Quality assessment of H.264/AVC encoded sequences subject to transmission losses

 

Methodology

The Absolute Category Rating (ACR) subjective test methodology has been used.

Each participant is presented a set of video sequences. After the presentation of each video sequence, he is asked to score its quality - see ITU-T P.910 for additional details.

 

Participants

53 individuals from both genders participated in this test. Their ages were in the range 17 to 50 (most of them were students).

11 participants declared to be familiar with video encoding processes but none of them was working in the video quality assessment field.

Participants were screened for normal visual acuity and color blindness. Their assessments were analyzed in order to detect inconsistencies.

The above procedures detected 3 blind color persons and 2 participants with inconsistent results. Therefore, a total of 48 participants were considered for computing MOS values.

 

Test room setup

The tests were performed at two different rooms which were configured in order to achieve identical illumination conditions.

Displays of the same model (ASUS ML238 LED-LCD) were calibrated to the same settings and used in all test sessions.
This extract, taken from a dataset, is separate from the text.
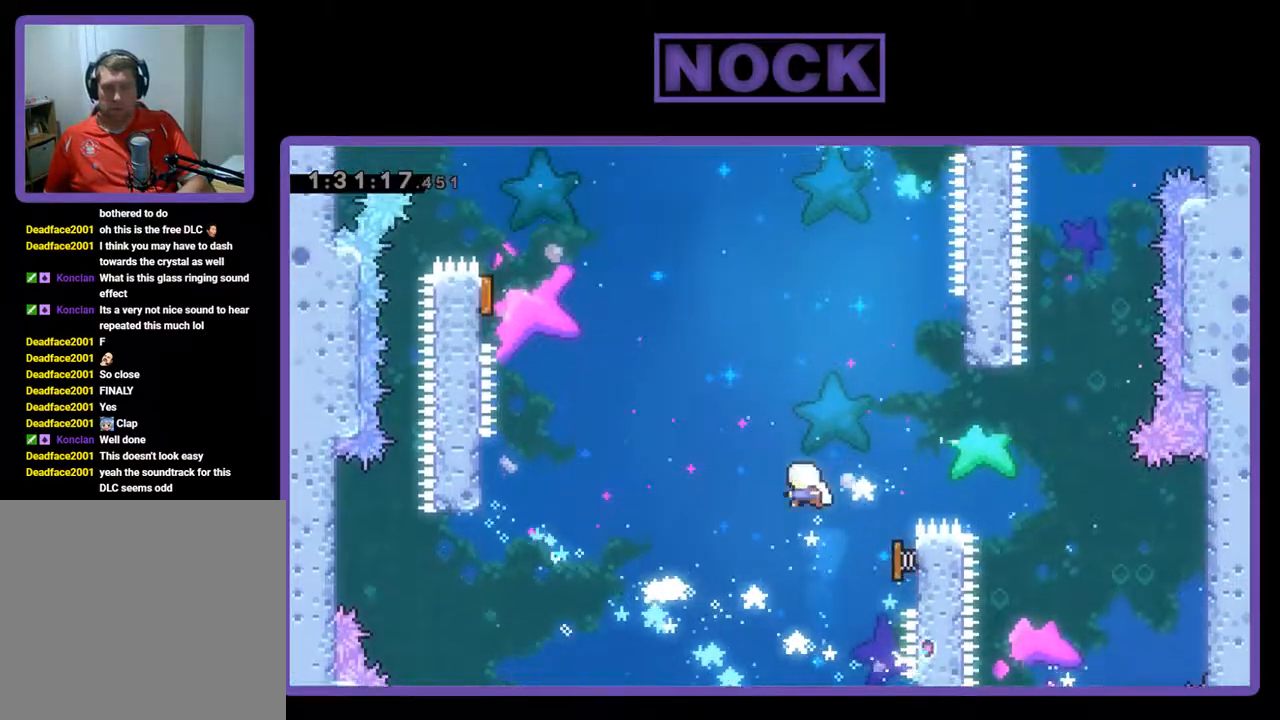
{"buttons": ["R2"], "left_stick": "center", "events": [[67, "DPAD_LEFT", "down"], [333, "DPAD_LEFT", "up"]]}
The main setup parameters were as listed below:

  • Height of the picture shown in the screen:  14 cm
  • Viewing distance:  approx. 65 cm
  • Background room illumination: approx. 14 lux
  • Peak luminance of the LCD screen: 132 lux
  • Ratio of luminance of inactive screen to peak luminance: 0.023
  • Ratio of luminance of background behind the display to peak of luminance: 0.05

 

Video sequences

The original sequences were encoded using the H.264/AVC JM 14.2 reference software.

The resolution of all sequences is 720x480 and their duration is 10 seconds (length of 300 frames for 30 Hz sequences; 250 frames for 25 Hz sequences)

The main encoder parameters were as follows:

  • Main profile, level 2.0
  • GOP structure: 15 frames length, with two B frames inserted between I/P frames
    IBBPBBPBBPBBPBBIBBP...
  • One IDR frame every 1 second of video
  • Maximum of 5 reference frames used for motion estimation
  • Low complexity RD optimization mode
  • Original JM rate control algorithm
  • RTP output format - one video slice per packet
  • 45 macroblocks per slice (each slice is a complete row of macroblocks)

 

Transmission losses

The encoded sequences have been corrupted by simulating the transmission of the streams over an error-prone network.

The simulation was carried out using the software associated to Rec. ITU-T G.1050 - "Network model for evaluating multimedia transmission over Internet Protocol".

The generated loss patterns correspond to packet loss rates ranging from 0.17% up to 7.90%.

 

Video streams

All bitstreams are available in the following links. In order to avoid large file sizes, they have been grouped in the following files:

All video streams can be decoded using the batch file and the H.264 decoder* provided here (place the contents of the zip file in the same directory as the streams).

Filenames format used in the streams:

  • Encoded sequences: <video sequence>_<spatio-temporal_resolution>_<bitrate>
  • Corrupted sequences: <video sequence>_<spatio-temporal_resolution>_<bitrate>_corrupted_plr_<packet loss rate>

* Note: the decoder provided in the zip file is a modified JM H.264 decoder that allows the specification of the NALU type (Annex B / RTP format) in the command line. It is the same used in the Polimi-EPFL video quality assessment database.

 

MOS

Resulting MOS values and their standard deviations can be downloaded in excel or text file format:

  • MOS (excel file)
  • MOS (text file) - each line contains the data for a test condition, organized as follows: sequence name, MOS value and MOS standard deviation, separated by tabulations.